Skip the first step if an environment is already available:

  1. Create a fresh conda or pip/virtualenv-based environment with numpy and cython packages. Choose an appropriate name instead of myenv.

    $ conda create -n myenv python numpy cython
  2. Activate environment using conda activate myenv or virtualenv equivalent.

    If git is not installed, then:

    • either install it at a system level directly from the official website or via prefereed package manager
    • or install it within the newly created conda environment using conda install git
  3. Use pip* to install directly from GitHub using the git VCS backend

    $ python -m pip install git+https://github.com/pranaysy/ETCPy.git
  4. Done! Open a Python shell, execute import ETC and proceed to the demo


*mixing pip and conda is not a generally advised but can be used based on certain recommendations

Updating

Use the -U flag with pip for updating to the most current version available from this repository:

$ python -m pip install -U git+https://github.com/pranaysy/ETCPy.git

This will rebuild the compiled Cython functions as well.

Usage

Please check out demo.py to see ETC in action. Functions for dealing with NumPy arrays are also available. In addition to the core functionality of ETC, a brief demo of Compression-Complexity Causality (CCC) is also included for uncoupled as well as coupled first-order auto-regressive processes.

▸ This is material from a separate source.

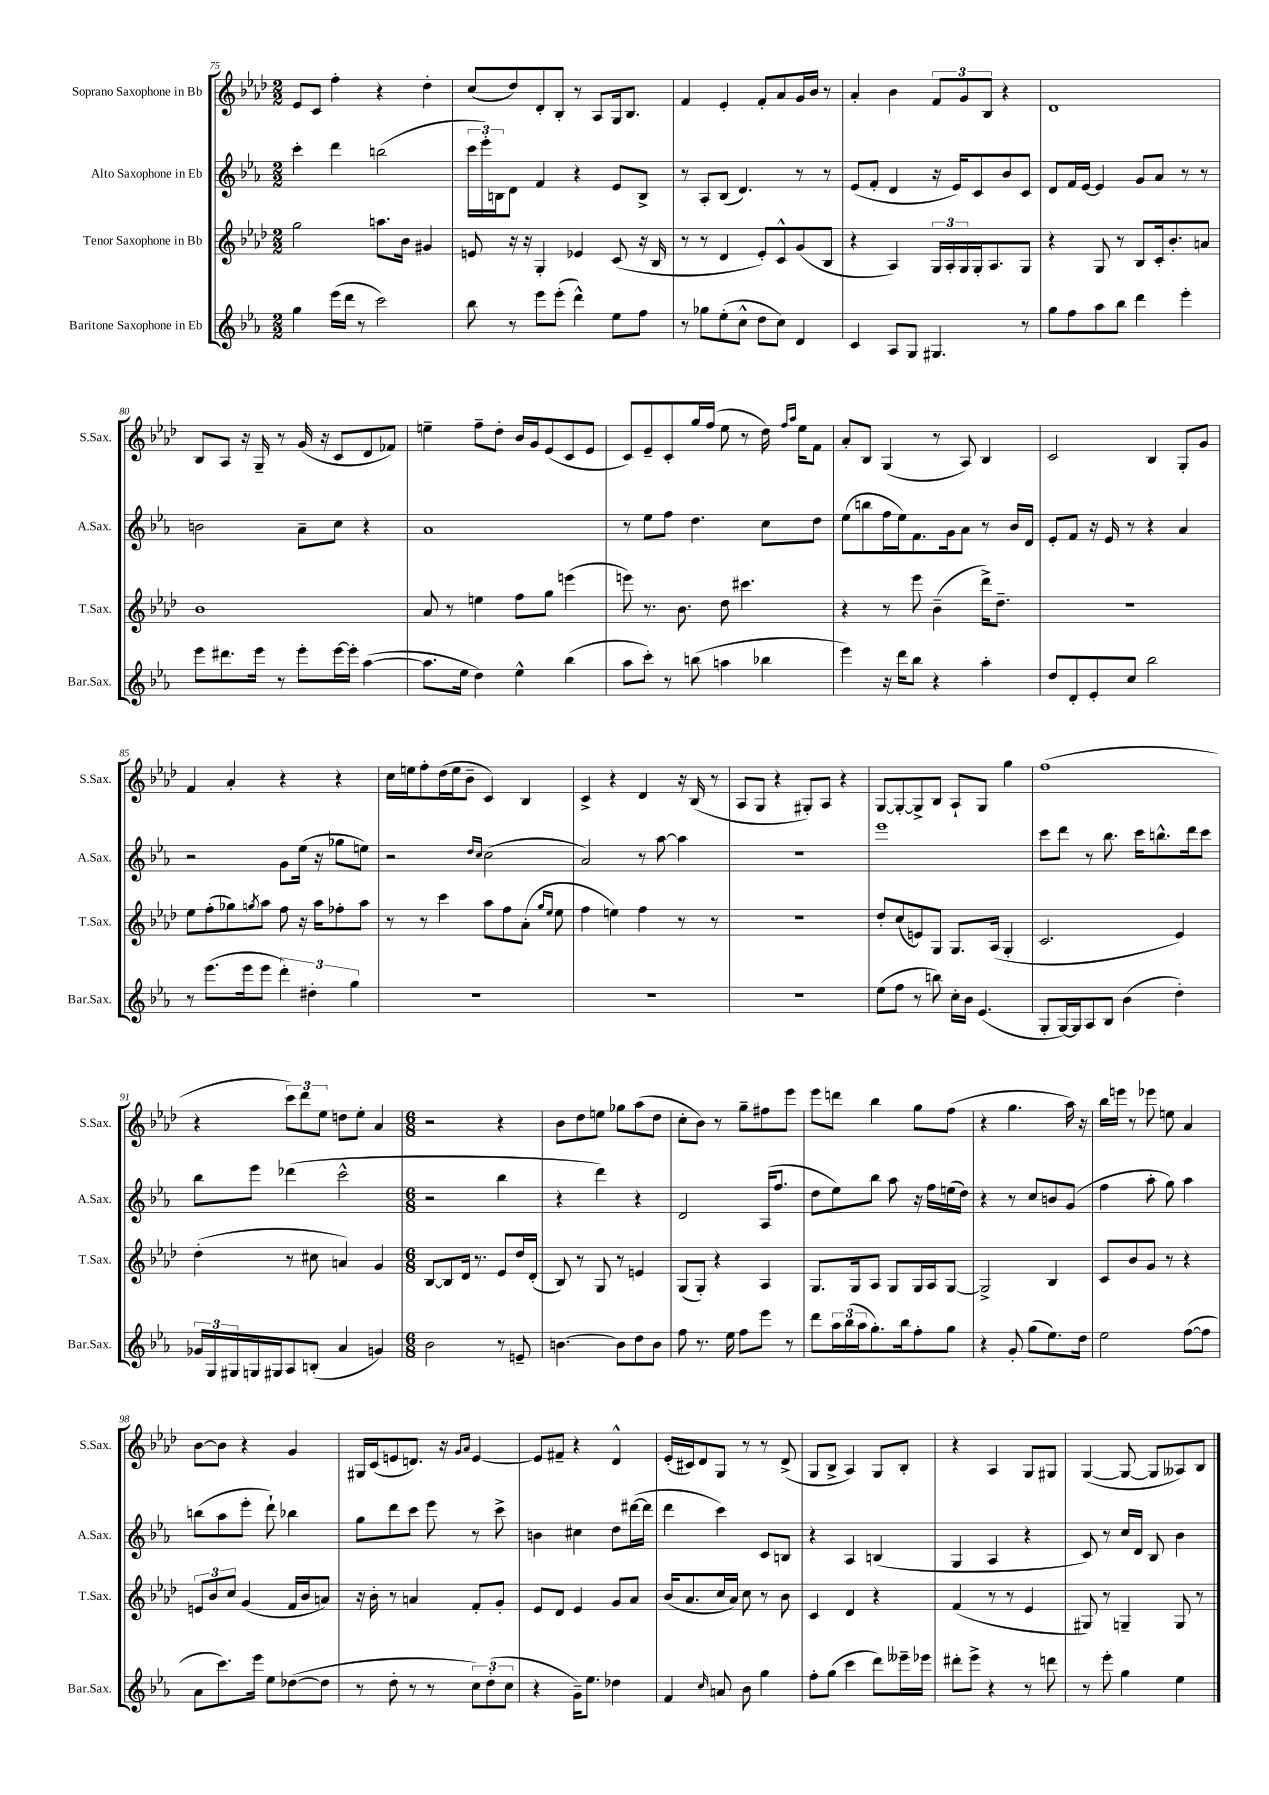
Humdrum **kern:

The implementations of ETC as well as CCC include parallelization (~SIMD) using Python's multiprocessing module and can benefit from more available CPU cores for multiple sequences.

Testing

Most of the tests are property-based or behavior-based, and are implemented using the awesome hypothesis framework. Make sure dependencies are satisfied within the working environment:

$ python -m pip install -U pytest hypothesis

Grab a copy of this repository using git and enter the local directory:

$ git clone https://github.com/pranaysy/ETCPy.git
$ cd ETCPy

Run tests:

$ pytest ETC/

MATLAB Implementation

TODO

  • Hyperparameter optimization for CCC
  • Add performance metrics
  • Automated tests with tox
  • Better packaging: pip vs conda
  • Visualizations
  • Improve test coverage
  • Documentation using Sphinx/MkDocs
  • Windows support

License

Copyright 2020 Pranay S. Yadav and Nithin Nagaraj

Licensed under the Apache License, Version 2.0 (the "License"); you may not use this file except in compliance with the License. You may obtain a copy of the License at

   http://www.apache.org/licenses/LICENSE-2.0

Unless required by applicable law or agreed to in writing, software distributed under the License is distributed on an "AS IS" BASIS, WITHOUT WARRANTIES OR CONDITIONS OF ANY KIND, either express or implied. See the License for the specific language governing permissions and limitations under the License.